There’s no denying the passion of this band. It's as if they were sown into a patchwork quilt by whatever thread binds the rain-soaked streets and chilled foggy marshes of the British Isles to the abandoned railcars of the Union Pacific and the vineyards of the Salinas Valley. Whatever it is, they know how to bring the house down, as they called out the entire Austin High School Marching Band to back them up on their finale, “The Cave” -- an epic moment that catapulted an already great night into the annuls of Austin’s live music history.
To close, and in good fashion, all three bands finally took the stage to celebrate the music with the same kinship as the send-off of the The Last Waltz.
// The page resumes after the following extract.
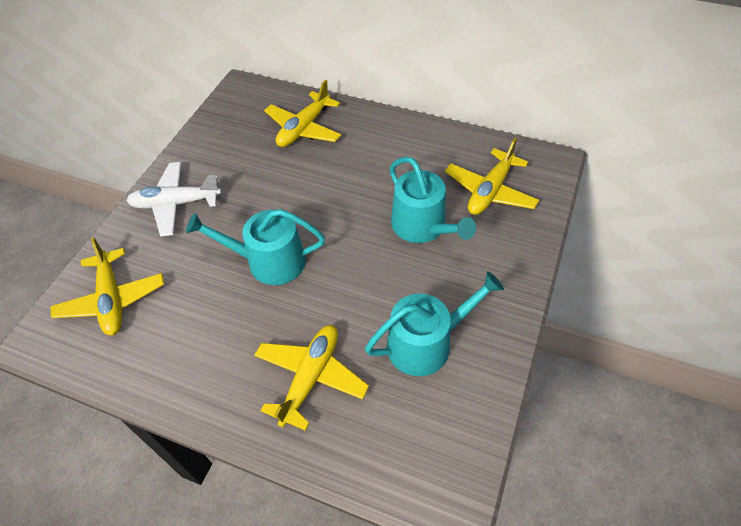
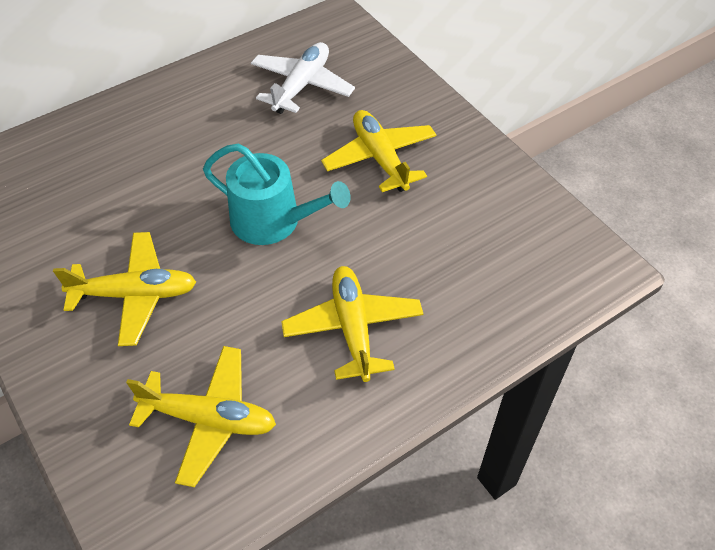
turquoise watering can: [186,209,325,285] [365,271,504,376] [389,157,476,243] = 3 -> [203,143,350,245] = 1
All together, they pounded out a barn-burning turn at Woody Guthrie’s “This Train is Bound for Glory” over beer-bottles, dancing, impromptu solos of every instrument within reach, and the approval of the ever-present traveling gnome. As far as aesthetics, this show was a family reunion of sorts, a musical bond forged on the steel rails. And, as fictitious as it may seem from this vantage point, the Railroad Revival Tour may carry with it the same legendary potential as the last time three or more bands hopped on a train to tour across the Canadian countryside.
Nonetheless, on the fifth stop of the six-city tour, we all got too close to the train, and we were pulled in.
The Railroad Revival Tour will be the subject of a documentary by Emmett Malloy to be released this fall, according to SPIN Magazine and Rolling Stone.